The father of an 11-year-old boy who died in an April car accident with traces of drugs and alcohol in his blood has been arrested and charged with letting teen-agers drink and smoke marijuana in his home, Anne Arundel County police said.
Edward Earl Cordova, 47, was arrested about 10: 15 p.m. Wednesday at his home at the 7900 block of McNeilin Way in Severn after county narcotics detectives searched the one-story ranch house for more than an hour on a search-and-seizure warrant. They found two teen-agers smoking marijuana and recovered a bag of the drug, Sgt. Jeff Price said.
Court charging documents said the search also yielded letters from Cordova's bedroom and his 14-year-old daughter's bedroom that said Cordova allowed his daughter to smoke marijuana and sometimes smoked it with her.
Cordova was charged with possession of marijuana, contributing to the condition of a child and keeping and maintaining a common nuisance, police said.
David Carroll Harrison, 18, who is unrelated to Cordova but lived at the address, and Cordova's daughter were arrested and charged with possession of marijuana after detectives said they found them smoking in the basement, Price said.
Price said the arrests were made during a two-month investigation that began after residents of the Gambrills community, where Cordova lived at the time, called police to complain about teen-agers coming and going at Cordova's home in the 2400 block of Flowering Tree Lane.
'End of the World'
He said the investigation intensified after Cordova's son, Edward Eric, died April 26 when he was ejected from a car that was driven into a tree during an afternoon joy ride on a curvy, Crownsville road that area teen-agers call the "End of the World."
The boy's father said then that teen-agers gave the bend the name because if you miss the curve and veer off the road, "you go off the end of the world."
Tests at the time of the accident showed that the driver had traces of alcohol in his blood, said police spokeswoman Deberah Mabe. She said police are still investigating the accident.
When his son died, Cordova said he was not aware the boy had ever drank or smoked marijuana.
"I saw it in the police report, and I don't believe it," he said.

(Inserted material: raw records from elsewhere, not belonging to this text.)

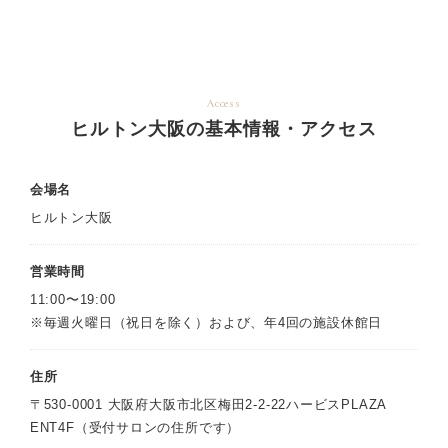
Access
ヒルトン大阪の基本情報・アクセス
会場名
ヒルトン大阪
営業時間
11:00〜19:00
※毎週火曜日（祝日を除く）および、年4回の施設休館日
住所
〒530-0001 大阪府大阪市北区梅田2-2-22ハービスPLAZA
ENT4F（受付サロンの住所です）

Price said the accident generated new leads in the police investigation. "We were flooded with calls" from Cordova's neighbors, he said.
He said police began watching Cordova's home, and the surveillance continued after Cordova moved to Severn about three weeks ago.
Many of Cordova's neighbors in Gambrills said yesterday they were not surprised by his arrest. They said he had told them he was on disability.
"There were kids going to that house at all hours of the night," said John Morano, who lives across from Cordova's previous home. "I had a feeling something was going on over there."
But in Cordova's new neighborhood, a quiet, densely forested community with a handful of houses, residents were shocked at their neighbor's arrest.
'Quiet and polite'
"They were quiet and polite, even the kids," said Bob Thompson, neighbor and owner of Cordova's rented house, which is at the end of a dead-end street. He said Cordova told him "he moved here because the other house brought back memories of his son."
Price said that since the arrests, police have received a flood of telephone calls, some from teen-agers telling detectives they had frequented Cordova's home.
Price said police also are investigating whether marijuana was sold from the home.
Cordova's daughter has been released to the custody of her mother, who is divorced from Cordova and lives in Jessup, Price said.
Harrison, who said he was released yesterday morning, was back at the Severn home but declined to comment.
"I'm still pretty shaken up by it," he said, pacing outside the house, smoking a cigarette.
Cordova's bail was set at $5,000 yesterday afternoon at a hearing, during which he looked pale and tired and pleaded for leniency.
"I'm grieving for my son, who was killed in a car accident," he said. "And I need to be with my daughter right now to help her with her grieving process."